パリ同時テロから、わが身を振り返る

 イスラム過激派組織「イスラム国」(IS、ISIL)がパリの劇場やレストラン、競技場など同時に襲撃したテロから昨日13日で1年が経ちました。こんな事件もあったなというのが率直な気持ちです。2015年1月に起きた日本人拘束事件や7月にバングラデシュ・ダッカのレストランで起きた事件など日本人が被害にあったものや、3月のベルギー・ブリュッセル、6月のトルコ・イスタンブールなど大都市が狙われたテロには衝撃を受けました。その思いは一時的なものだったのだと「パリ同時テロから1年」の紙面を見て、反省しています。

 いまもテロリストによる襲撃で苦しんでいる人々います。昨日の記事にも8、9日にISがイラクで民間人約60人を殺害し、遺体を市内各地の電柱や交差点につるしたとあります。

 なんて無慈悲な行為なのだと思う一方で、普段なら見過ごしてしまう記事でもあります。日本人の被害者がいないから、主要都市が狙われたわけではないから関係ないだろう思っているからです。

 それではいけないのです。過去にあったようにいつ日本人が狙われるか、日本にテロリストがやってくるか分からない現状で他国のテロは関係ないというのは、油断の表れです。

 また、フランス国内ではイスラム教徒に対する偏見が深いようです。モスクに黒のスプレーで憎悪の言葉を書きつけられたり、町で「出ていけ」とののしられたりしているようです。「イスラム教」とイスラム過激派組織「イスラム国」が混同しているのです。アメリカのトランプ次期大統領にもそうです。選挙戦でイスラム教徒の入国を禁止すると言いました。全世界で約16億人いるといわれるイスラム教徒のすべての人が悪なわけがありません。

 ただ、このような光景は日本でも今後、あらわになってくるかもしれません。訪日外国人が増えるにあたり、イスラム教徒も増えていくでしょう。イスラムの世界や中東の動きにほとんど関心を払ってこなかった多くの日本人にとって、正しく接することはできるのでしょうか。

 昨年末に東京・代々木上原にあるイスラム教礼拝堂、東京ジャーミー行った時のことを思い出しました。
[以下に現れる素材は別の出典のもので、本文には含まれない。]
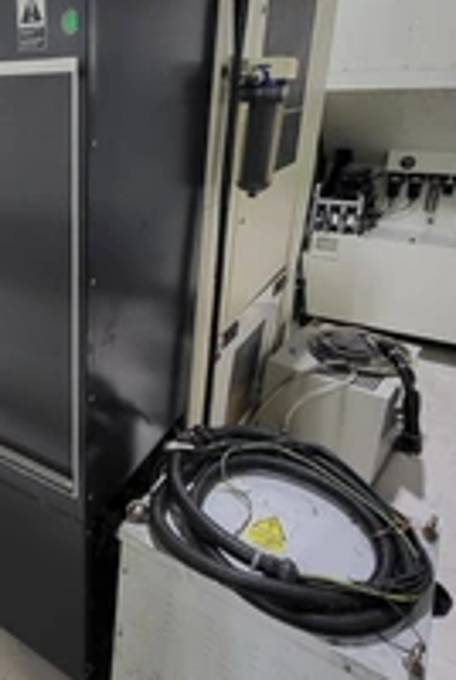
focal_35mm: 27
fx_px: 511
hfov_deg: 43.3
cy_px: 289
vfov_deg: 66.9
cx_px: 34
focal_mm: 1.74
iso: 250
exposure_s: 1/60
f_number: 2.2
イスラム教徒の人たちが拝礼をしている光景は筆者にとっては異様なものでした。しかし、その後インドネシアから職業訓練できている男性に話を聞いたら、気さくに答えてくれたのです。イスラム教徒へのイメージが変わりました。

 パリ同時テロから1年。テロへの対策、そして自分とは異なる文化を持つ人への理解を進めていかなければいけないと自戒しました。まずは、近いうちにモスクに行こうと思います。